Hello friends! I hope you all had a wonderful holiday weekend. I’m very excited to announce that today’s recipe Vegan Raspberry Cookie Crust Cheesecake is the first in a series of recipes inspired by the awesome new online market Farm to People. Shopping on farmtopeople.com is like strolling through a small-town artisanal market where very product has a story, the ingredients are easily understood and the products are made with integrity. I would estimate that more than half of their products are vegan, so when the Farm to People crew asked me to create a few recipes using their goods I was all in!
I was SO excited when I found out that Farm to People carries cookies from Nuts and Bolts. I had first tried their Dark Chocolate Cookies with Sea Salt at the Vegan Shop-Up a few months ago where I fell totally in love with them and their short ingredient list (all organic, gluten-free, no refined sugar). I decided they would make the perfect cookie crust to go with raspberry cheesecake filling. I’ve made this recipe before using a date and nut crust but I have to say that the salty chocolate flavor from these cookies takes the crust to the next level!
Did I mention I’m now the proud owner of a mini pie dish? The recipe below is for 1 regular sized cheesecake but you can easily make two minis like I did. I love the cute color of this dessert but you don’t have to be a girly girl to appreciate it…my boyfriend says it’s his second favorite dessert (Raw Key Lime Pie is his #1!
- 8 Dark Chocolate Sea Salt Cookies (see link above)
- 1 cup raw cashews, soaked in water at least 4 hours
- juice of 1 lemon
- ¼ cup coconut oil
- 2 tbs agave
- 2 tsp vanilla extract
- ½ cup raspberries
- dash of salt
- optional-shredded coconut
- Use a blender or food processor to pulse cookies until they are crumbled.

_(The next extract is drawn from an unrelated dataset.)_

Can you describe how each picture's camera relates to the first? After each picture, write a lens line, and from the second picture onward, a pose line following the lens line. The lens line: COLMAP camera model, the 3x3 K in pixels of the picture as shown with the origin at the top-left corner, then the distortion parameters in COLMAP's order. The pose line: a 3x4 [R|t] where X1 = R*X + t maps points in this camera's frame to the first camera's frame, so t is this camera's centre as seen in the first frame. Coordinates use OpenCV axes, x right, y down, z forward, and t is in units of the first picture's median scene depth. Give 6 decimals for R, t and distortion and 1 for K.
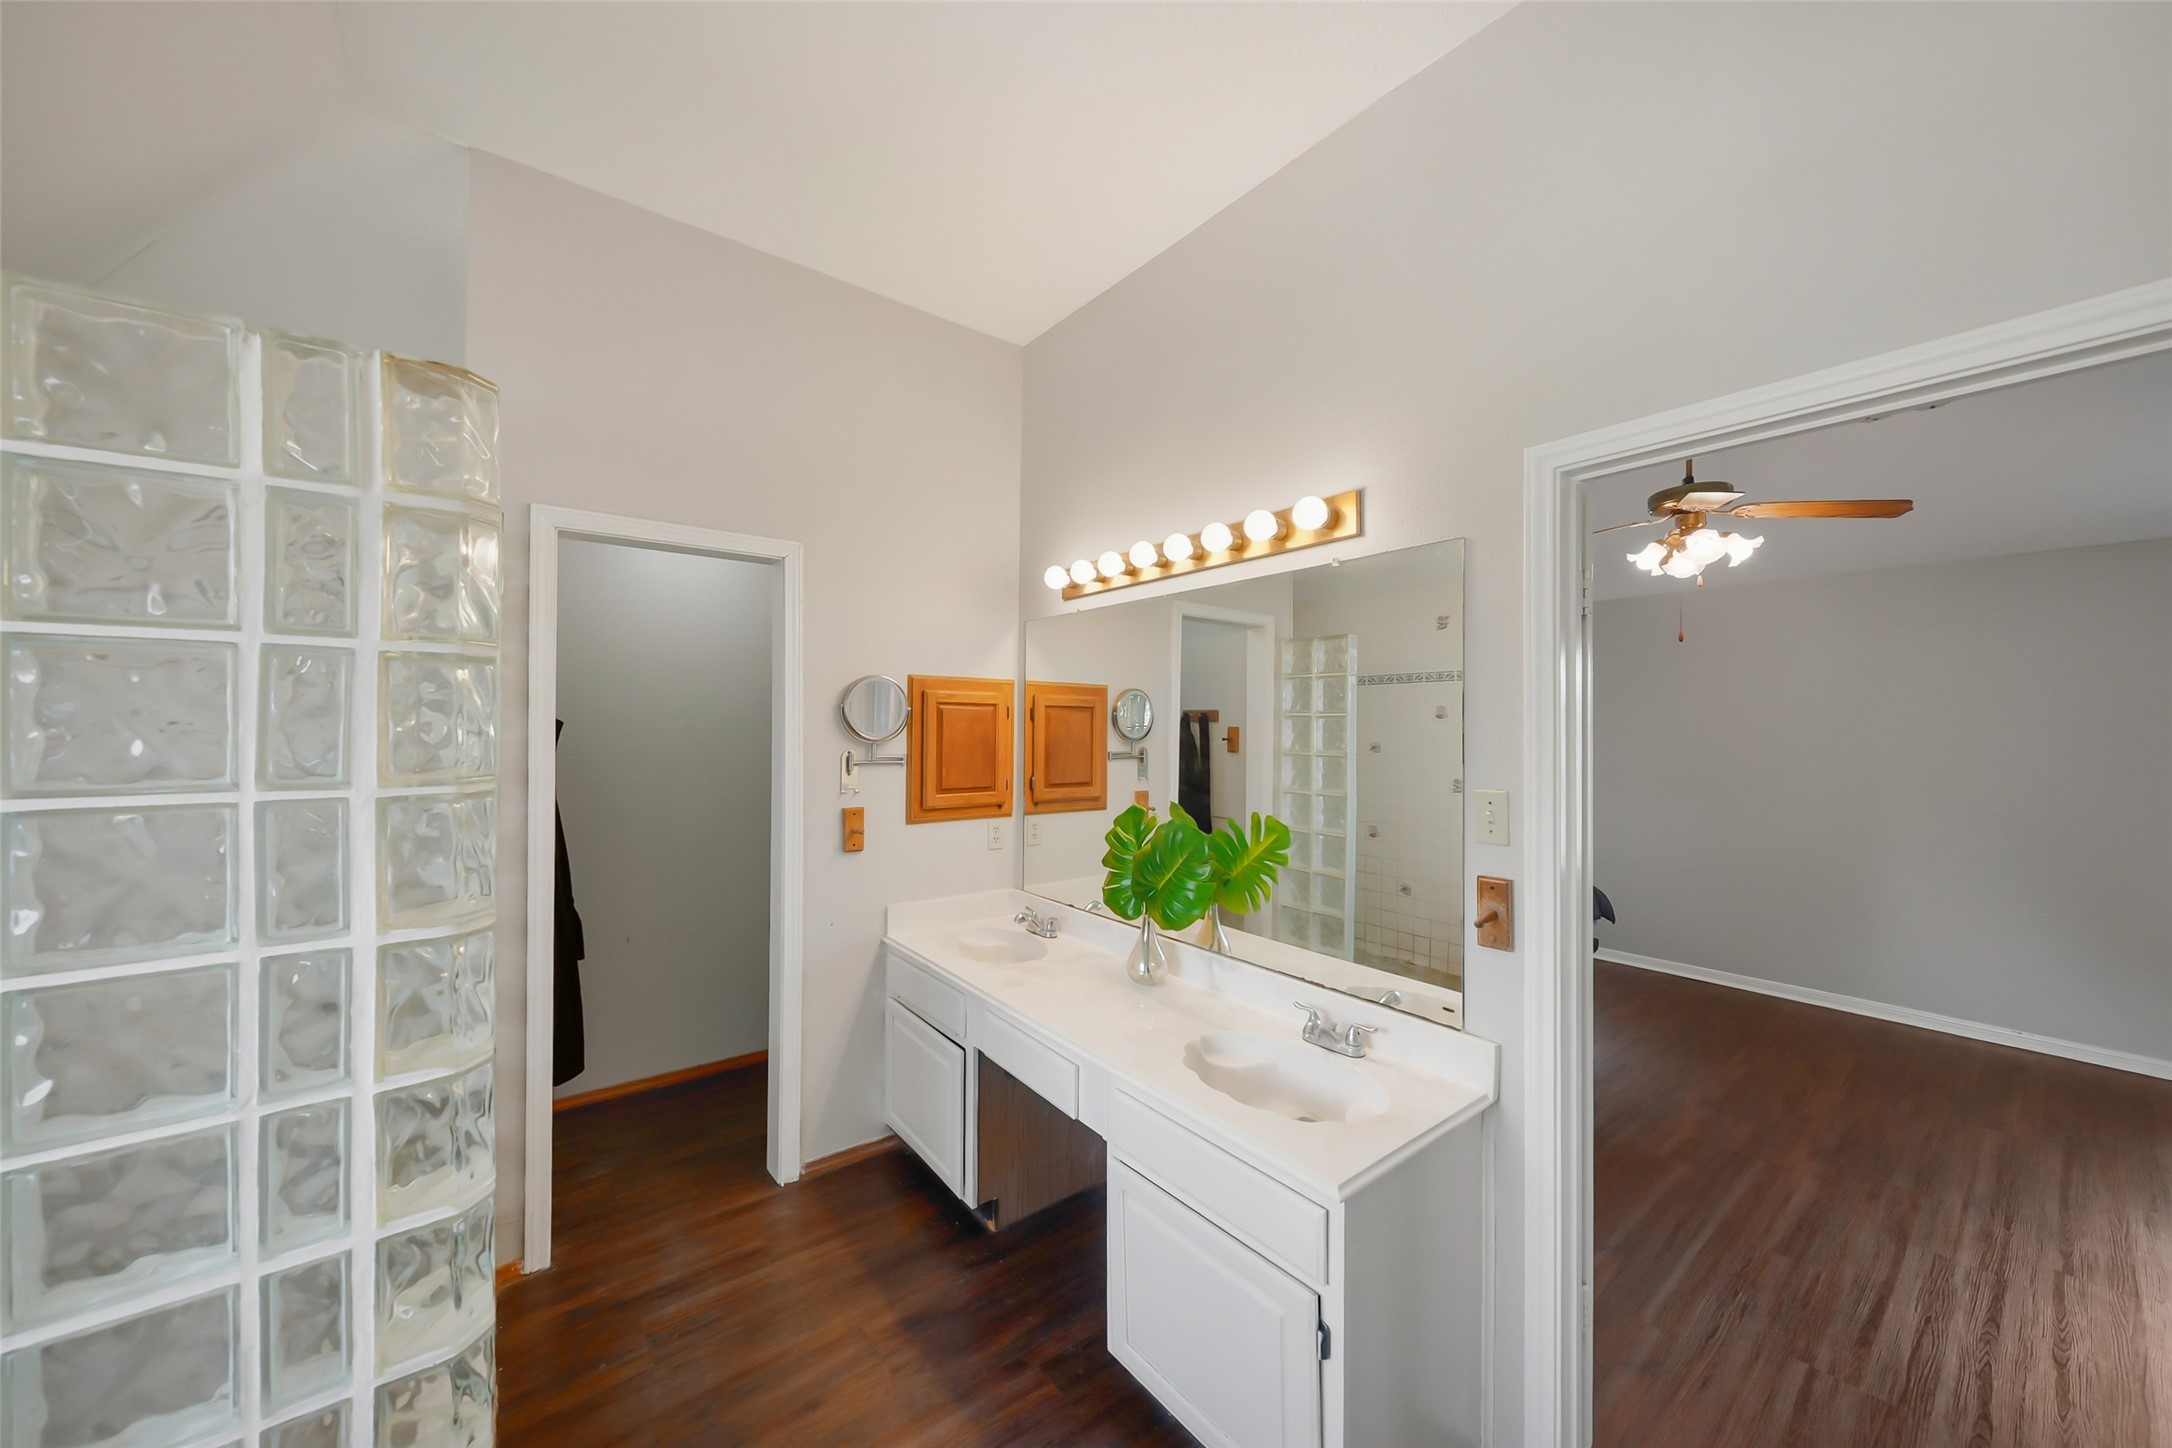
lens RADIAL K [[753.3, 0, 1086.0], [0, 753.3, 724.0], [0, 0, 1]] dist [-0.000263, -0.000058]
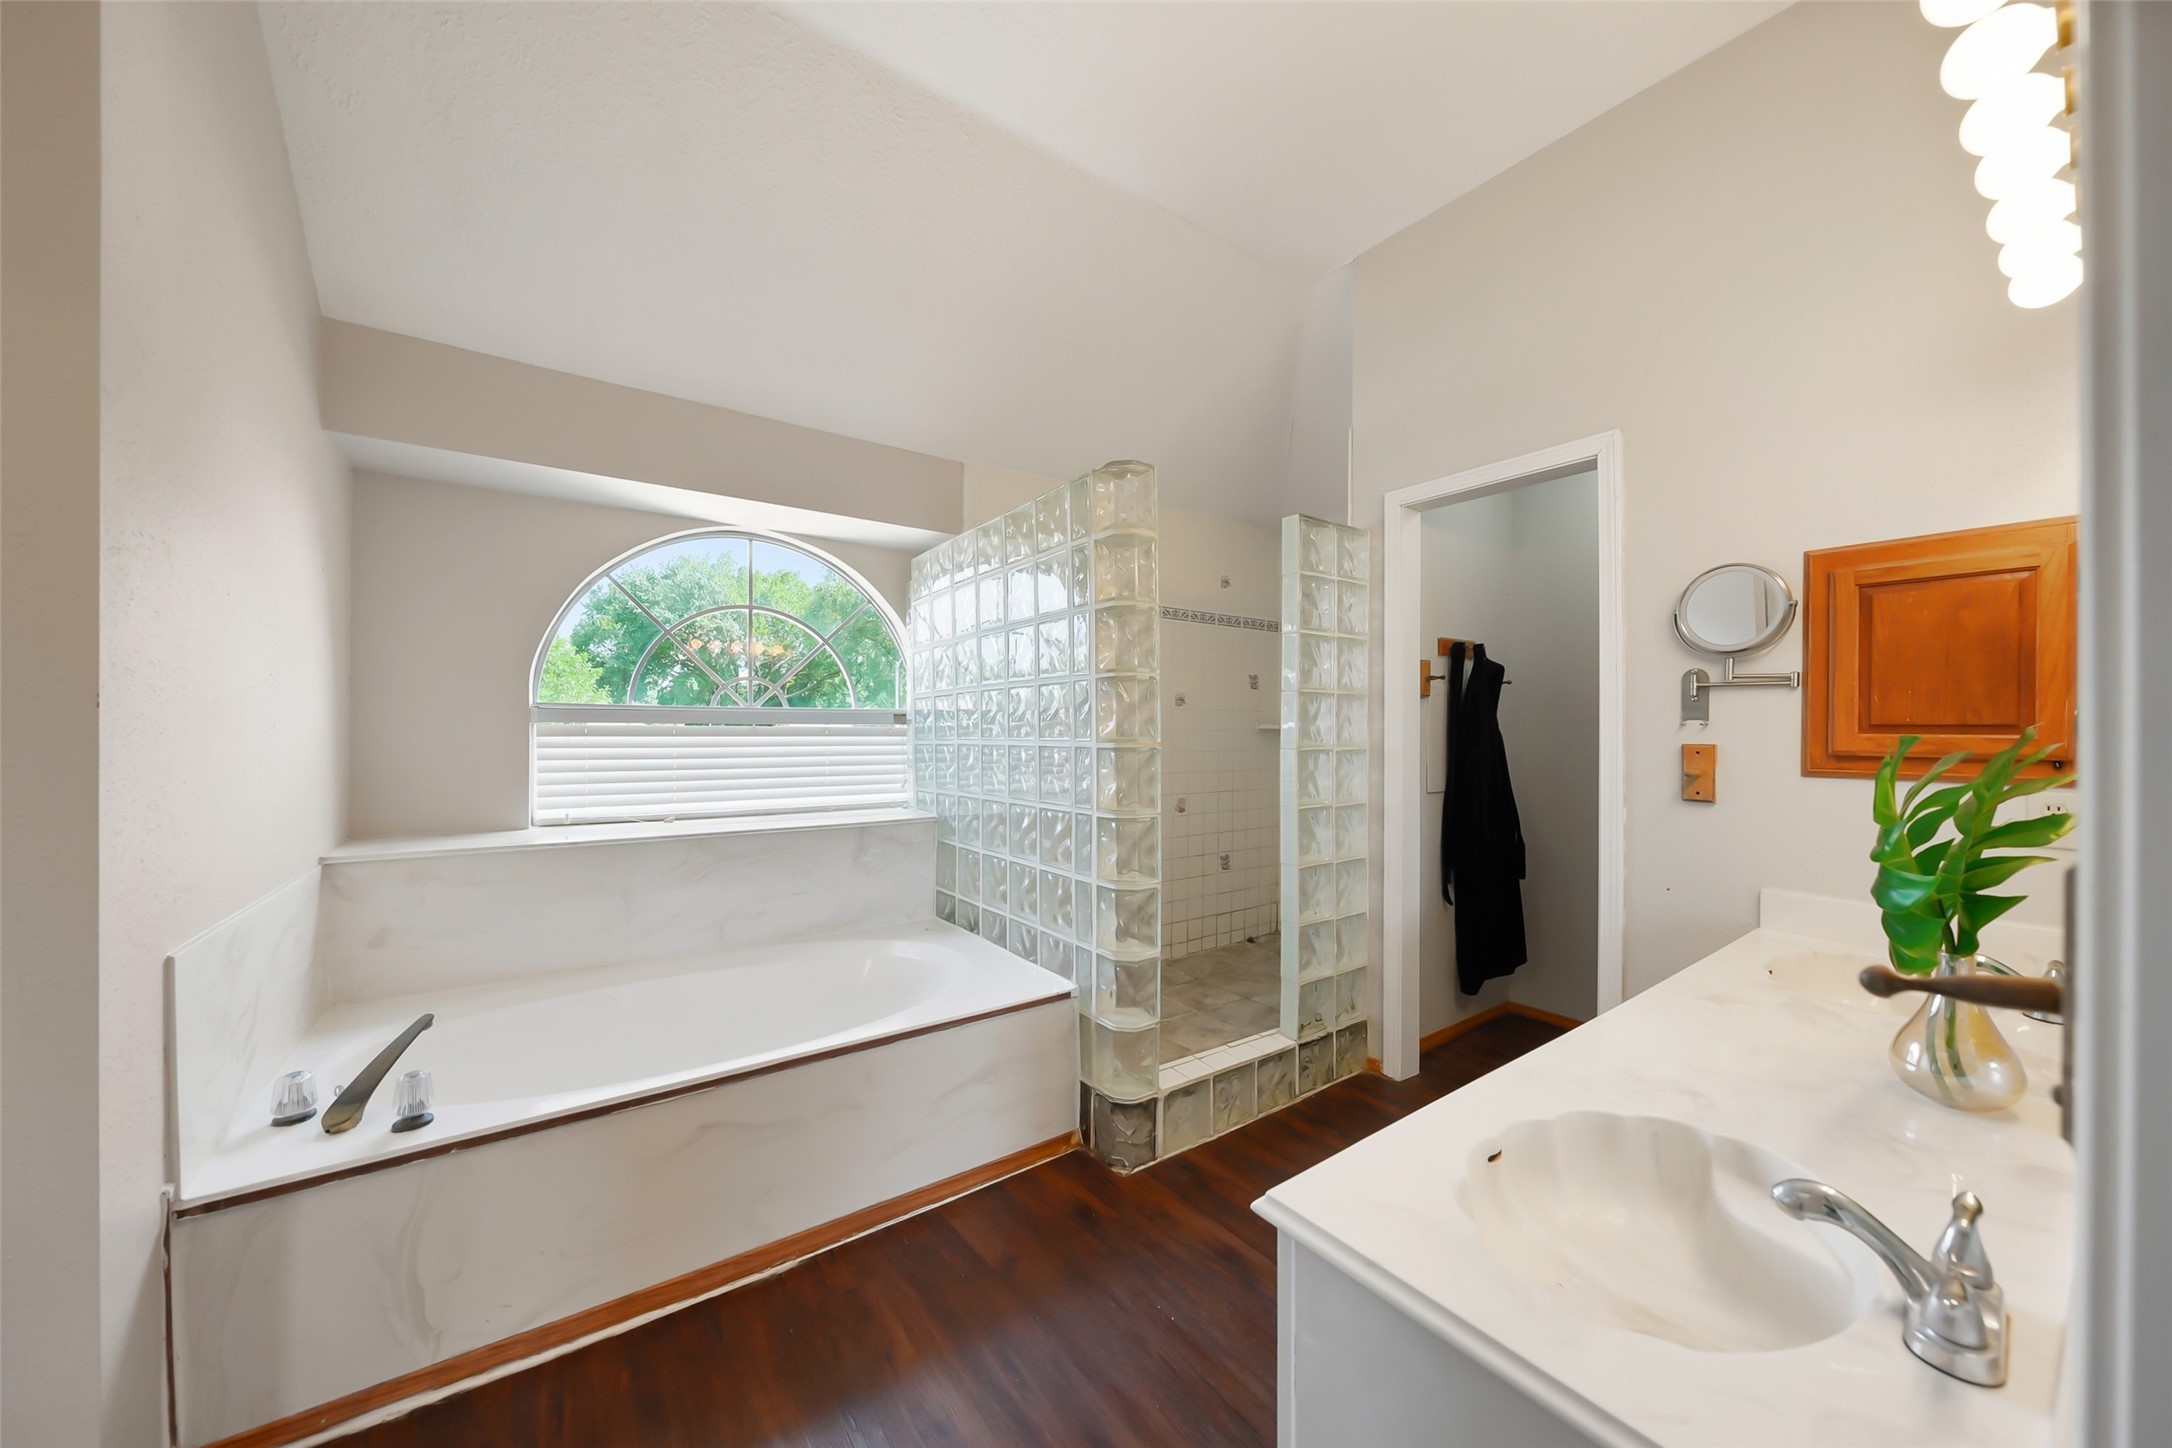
lens RADIAL K [[753.3, 0, 1086.0], [0, 753.3, 724.0], [0, 0, 1]] dist [-0.000263, -0.000058]
pose [[-0.042778, -0.010224, -0.999032, 0.458561], [0.003457, 0.999940, -0.010381, 0.092056], [0.999079, -0.003898, -0.042740, 0.393765]]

- Use your hands to press crumbs into bottom of pie dish.
- Rinse and drain cashews. Blend all remaining ingredients together in blender until completely smooth. Pour into pie dish and spread until even. Sprinkle coconut flakes around edges (if using).
- Place in refrigerator (or freezer to speed it up) for at least 4 hours to let cheesecake set before serving.